Review of The Last Emperor (1987) by Jonathan S — 24 May 2012
Bertolucci riesce a rappresentare con uno stile biografico più che convincente, mezzo burrascoso secolo di storia cinese, grazie a questo colossal gremito di immagini "dorate" capaci di acquistare a meraviglia il fascino regale dell'imponente Città Proibita, luogo in cui all'età di soli tre anni venne incoronato Aisin Gioro Pu Yi, l'"ultimo Imperatore", appunto, dell'estinta casata Qing. Nel 1912, quando la Cina diventerà una repubblica, Pu Yi non potrà più uscire per molti anni dal luogo in cui avrebbe dovuto regnare. Dal 1919 passerà parecchio tempo della sua adolescenza sotto gli insegnamenti dell'educatore scozzese Reginald Johnston (il prestigioso e sempre radioso Peter O'Toole), l'unico "gentleman" in grado di intorpidire la frustrazione del ragazzo e la sua crescente cattività conseguente ad un triste stato di solitudine. Tramite un diligente meccanismo di flahback e flashforward la scena si sposta sistematicamente nell'anno 1950, periodo in cui Pu Yi viene catturato in Manciuria con l'accusa di essere stato un collaboratore dei giapponesi durante I giorni dell'invasione. Nella metà degli anni venti infatti, quando per ragioni politiche gli sarà imposto di lasciare la Città Proibita, sarà costretto a trovare riparo presso l'ambasciata giapponese: epoca in cui comincerà il suo processo di "occidentalizzazione" e, in contrasto con la moglie sempre più avvilita, inizierà ad instaurare dei legami non indifferenti con il governo del paese invasore.

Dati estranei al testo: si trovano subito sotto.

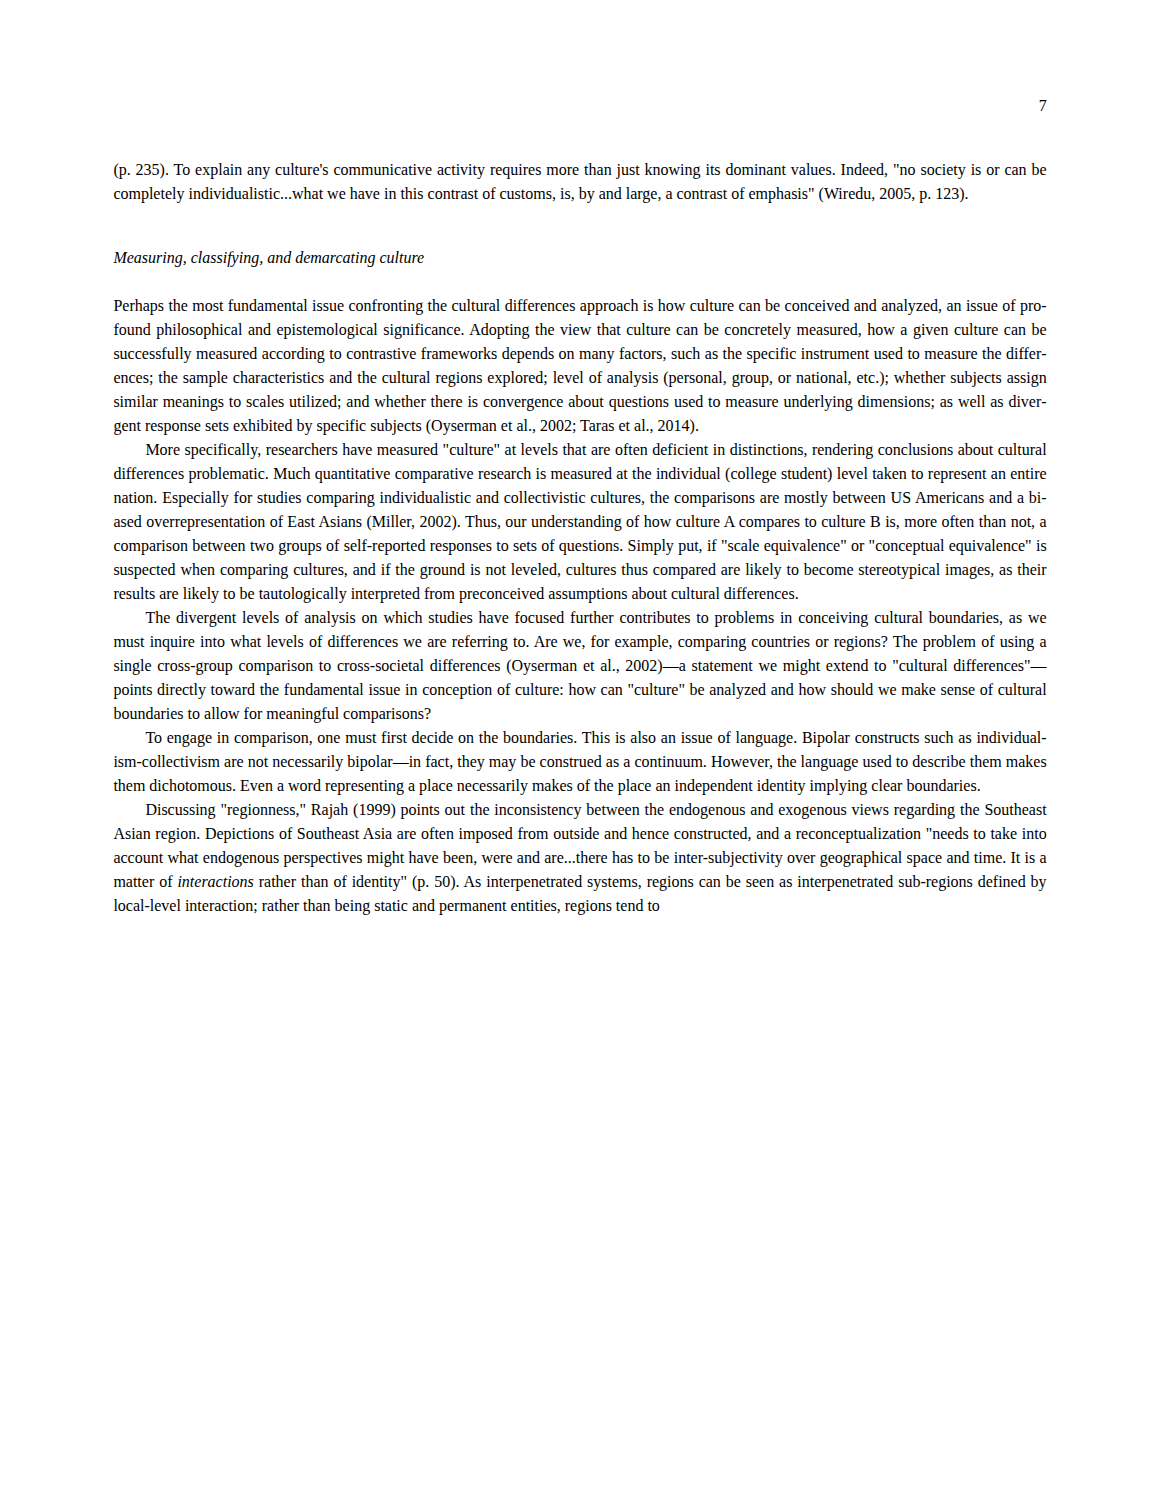7
(p. 235). To explain any culture's communicative activity requires more than just knowing its dominant values. Indeed, "no society is or can be completely individualistic...what we have in this contrast of customs, is, by and large, a contrast of emphasis" (Wiredu, 2005, p. 123).
Measuring, classifying, and demarcating culture
Perhaps the most fundamental issue confronting the cultural differences approach is how culture can be conceived and analyzed, an issue of profound philosophical and epistemological significance. Adopting the view that culture can be concretely measured, how a given culture can be successfully measured according to contrastive frameworks depends on many factors, such as the specific instrument used to measure the differences; the sample characteristics and the cultural regions explored; level of analysis (personal, group, or national, etc.); whether subjects assign similar meanings to scales utilized; and whether there is convergence about questions used to measure underlying dimensions; as well as divergent response sets exhibited by specific subjects (Oyserman et al., 2002; Taras et al., 2014).
More specifically, researchers have measured "culture" at levels that are often deficient in distinctions, rendering conclusions about cultural differences problematic. Much quantitative comparative research is measured at the individual (college student) level taken to represent an entire nation. Especially for studies comparing individualistic and collectivistic cultures, the comparisons are mostly between US Americans and a biased overrepresentation of East Asians (Miller, 2002). Thus, our understanding of how culture A compares to culture B is, more often than not, a comparison between two groups of self-reported responses to sets of questions. Simply put, if "scale equivalence" or "conceptual equivalence" is suspected when comparing cultures, and if the ground is not leveled, cultures thus compared are likely to become stereotypical images, as their results are likely to be tautologically interpreted from preconceived assumptions about cultural differences.
The divergent levels of analysis on which studies have focused further contributes to problems in conceiving cultural boundaries, as we must inquire into what levels of differences we are referring to. Are we, for example, comparing countries or regions? The problem of using a single cross-group comparison to cross-societal differences (Oyserman et al., 2002)—a statement we might extend to "cultural differences"—points directly toward the fundamental issue in conception of culture: how can "culture" be analyzed and how should we make sense of cultural boundaries to allow for meaningful comparisons?
To engage in comparison, one must first decide on the boundaries. This is also an issue of language. Bipolar constructs such as individualism-collectivism are not necessarily bipolar—in fact, they may be construed as a continuum. However, the language used to describe them makes them dichotomous. Even a word representing a place necessarily makes of the place an independent identity implying clear boundaries.
Discussing "regionness," Rajah (1999) points out the inconsistency between the endogenous and exogenous views regarding the Southeast Asian region. Depictions of Southeast Asia are often imposed from outside and hence constructed, and a reconceptualization "needs to take into account what endogenous perspectives might have been, were and are...there has to be inter-subjectivity over geographical space and time. It is a matter of interactions rather than of identity" (p. 50). As interpenetrated systems, regions can be seen as interpenetrated sub-regions defined by local-level interaction; rather than being static and permanent entities, regions tend to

Nonostante sia costituito da una regia prevalentemente accademica, il film è un prodotto abbastanza distante dalla convenzionalità dei comuni ritratti agiografici, pervenendo, con l'ausilio di un ottimo montaggio ed un impianto narrativo sgombro di rallentamenti, a mantenere gli intrecci e le fasi storiche ben connesse tra di loro, senza far perdere credibilità al personaggio centrale alla vicenda. E' interessante, inoltre, constatare come quest'ultimo, riesca, con l'avanzare dell'età, a sviluppare un tipo di personalità che, da un prima condizione burbera ed inasprita, diventi progressivamente sempre più comprensiva ed affabile, ottenendo nondimeno il merito di poter pure accattivarsi la simpatia dello spettatore nelle ultime, toccanti, illustrazioni finali. Solidissima la colonna sonora dal sapore orientale di David Byrne, Ryuichi Sakamoto e Cong Su, ovviamente vicitrice dell'Oscar, tra I tanti assegnati a quest'eccellente lavoro di Bernardo Bertolucci.